Some big steps were taken in November when GE slashed its dividend in half. It still pays a healthy 2.7% yield, but that will save a lot of money. Also, GE said it will decrease its board from 18 members to 12 next year and cost controls will be a bigger focus for them. GE also announced some job cuts, especially in its GE Power unit due to weak coal and gas markets. GE also said it plans some asset sales in 2018-19, including its transportation division and possibly its light bulb business. It's also considering "exit options" for Baker Hughes (BHGE), which is majority-owned by GE. These sales will follow already-departed businesses, including its NBC/Universal media units and its appliance business (sold to Haier China in 2016).
In a recent CNBC interview, Flannery says the whole company is being reviewed, from its culture to corporate spending. "Every stone turned.

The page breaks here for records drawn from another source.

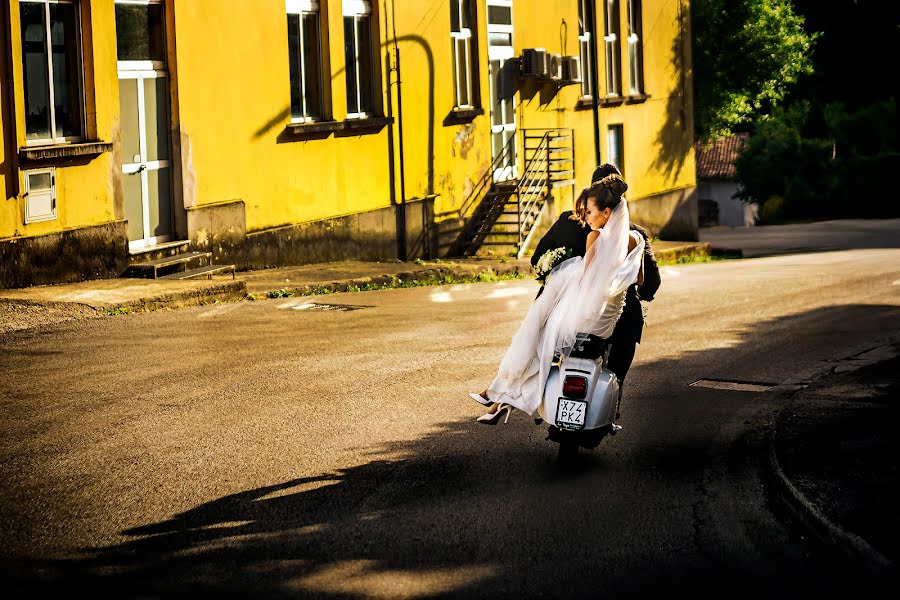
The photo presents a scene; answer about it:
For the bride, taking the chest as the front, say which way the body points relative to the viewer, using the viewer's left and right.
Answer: facing to the left of the viewer

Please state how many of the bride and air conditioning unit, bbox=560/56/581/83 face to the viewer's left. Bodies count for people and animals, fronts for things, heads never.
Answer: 1

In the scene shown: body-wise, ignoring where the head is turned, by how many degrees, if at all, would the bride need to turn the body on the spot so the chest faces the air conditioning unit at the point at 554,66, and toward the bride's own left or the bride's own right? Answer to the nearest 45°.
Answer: approximately 90° to the bride's own right

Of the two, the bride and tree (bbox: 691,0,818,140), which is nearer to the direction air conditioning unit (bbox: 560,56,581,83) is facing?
the bride

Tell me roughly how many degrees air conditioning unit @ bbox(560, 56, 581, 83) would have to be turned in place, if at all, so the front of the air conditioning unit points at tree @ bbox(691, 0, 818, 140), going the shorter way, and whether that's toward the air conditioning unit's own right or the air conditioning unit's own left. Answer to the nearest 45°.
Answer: approximately 135° to the air conditioning unit's own left
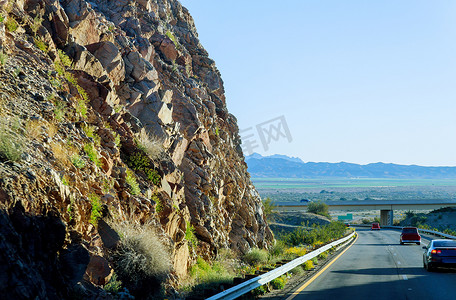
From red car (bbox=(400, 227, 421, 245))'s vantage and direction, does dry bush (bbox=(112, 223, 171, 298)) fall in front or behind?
behind

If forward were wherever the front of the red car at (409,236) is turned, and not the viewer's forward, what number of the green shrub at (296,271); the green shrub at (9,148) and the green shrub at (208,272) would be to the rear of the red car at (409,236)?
3

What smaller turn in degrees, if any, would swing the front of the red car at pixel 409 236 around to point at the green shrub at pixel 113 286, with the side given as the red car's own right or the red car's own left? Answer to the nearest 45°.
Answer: approximately 180°

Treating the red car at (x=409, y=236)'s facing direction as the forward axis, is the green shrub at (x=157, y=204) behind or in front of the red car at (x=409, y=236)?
behind

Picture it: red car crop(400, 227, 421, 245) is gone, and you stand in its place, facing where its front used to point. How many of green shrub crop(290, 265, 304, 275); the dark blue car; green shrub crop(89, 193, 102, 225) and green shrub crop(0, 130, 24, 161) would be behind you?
4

No sacred cows." He also said that cash flow for 2017 has been horrible but investors should not expect that to be the new normal. Cash flow has been falling for years. He said there are a number of steps GE will take in 2018 to boost cash flow.
In sum, as you can see, there are a lot of changes going on at GE. Probably the biggest change is the new CEO and new management team which seems to have a much stronger focus on cutting costs. That should be good news to GE shareholders. With GE down so much in 2017, the hope is that it will see a nice rebound in 2018, there is good potential here for a nice move in 2018.